Give yourself a break, lady. Much love to you.
It is so hard raising a baby, my husband still doesn’t know how hard it was, I couldn’t make him see. I wasn’t depressed either, but I totally squashed myself, I had to barely be myself to just keep going. I was also isolated, a distance from all friends and family – we had maybe 6 visits in total from friends across my daughter’s first year. I am not bitter, but I could have really done with input from people who understood how hard it was (my husband has the days at work, a shower, a leisurely lunch and recuperated before returning to the babyzone, he didn’t feel the pressure). I remember one of my friends saying of her 2nd that she had felt so desperate when he was a baby, she just wanted somebody to take him, just for half an hour, to relieve the pressure. So, I empathise with your feelings about isolation and about hardness. Things are still very new there, you will pull through – your new son will be a lifelong fixture in your older boys life, this survival part will not dominate his memories or their relationship. You are in this for the long term and it will gradually fall into place. I pray that you get some rest/a moment to yourself in all the inevitable chaos.x
I have no words except to say your husband is very right about your family, it just plain sucks that you all are in this situation, an offer of help or just plain interest would go such a long way. BUT this WILL pass, there will be a point hopefully within the next few weeksor so where you will think “I’ve got this!”, it will happen and it will start to happen more often than not, because baby boy will grow and grow and you will become more cohesive as a family unit. Give it time and please know it will get better. Thinking good thoughts for you always.

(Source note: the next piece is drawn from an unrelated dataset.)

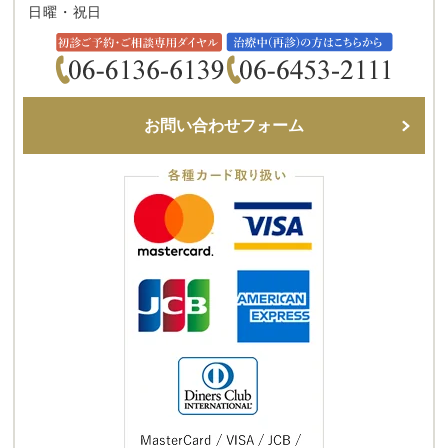
日曜・祝日
お問い合わせフォーム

No words, just a big hug through the internet. I’m sorry you are struggling so much right now. It will get better. Lots of love and hugs, sweetie. One step at a time.
xoxo
Hi from ICLW. Wow I can only begin to imagine how you must feel right now. Wishing someone would just stop by and help you out.

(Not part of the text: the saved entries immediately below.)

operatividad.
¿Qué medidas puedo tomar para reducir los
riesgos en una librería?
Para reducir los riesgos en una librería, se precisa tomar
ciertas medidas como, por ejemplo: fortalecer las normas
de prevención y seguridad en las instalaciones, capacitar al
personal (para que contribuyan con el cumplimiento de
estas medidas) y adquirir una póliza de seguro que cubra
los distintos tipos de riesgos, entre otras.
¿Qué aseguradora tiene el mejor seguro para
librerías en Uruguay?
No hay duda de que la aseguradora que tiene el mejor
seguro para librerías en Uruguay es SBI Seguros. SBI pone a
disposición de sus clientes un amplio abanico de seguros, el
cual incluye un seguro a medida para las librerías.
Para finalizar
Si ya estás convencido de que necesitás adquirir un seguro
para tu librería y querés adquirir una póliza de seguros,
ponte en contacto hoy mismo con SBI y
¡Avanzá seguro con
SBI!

Get a mothers helper or a postpartum doula. My family couldn’t help–too old, and we would have truly drowned without the help. If you can reframe it, try to remember that his appurtenances is assign of his abundant health and the amazing job you did bringing him into this world. (((((((((((((hugs and virtual casseroles)))))))))))))))

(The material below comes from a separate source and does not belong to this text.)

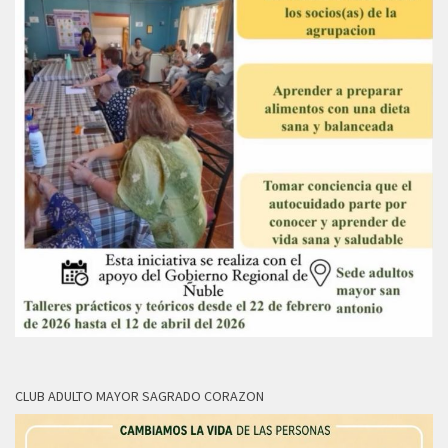
CLUB ADULTO MAYOR SAGRADO CORAZON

Oh lady, I totally can understand this — and I have many of the same fears already about what’s to come for us. I’m hoping our trusted occasional sitters will still be available to take my son out to the playground and stuff during this time and keep him happy/distracted. No matter how bad things look to you, I doubt your son will remember you struggling during this time at all.
A lot of folks who live near me have big extended families (often Greek, Italian) who are so involved with the kids’ lives — it’s heartbreaking for me to see, and tough to listen to folks who complain about a grandma who brings too many gifts, wants to do too much, etc. It’s such a different deal with no support at all!
I seem to recall this period where you’re at — 1 month after delivery — being an especially tough time for me hormonally. I just wasn’t my usual self, and really felt extra anxious and overwhelmed.
Sending big hugs — also wondering how your pericarditis is doing, speaking of hearts? Forgive me if you mentioned this recently and I missed it!
I so wish that I could be that person for you, that one person that could just come cuddle your baby and play with your older son while you could go take a nap. I’m sorry you are estranged from your parents. That just plain sucks. Congrats on your new baby though! Hang in there!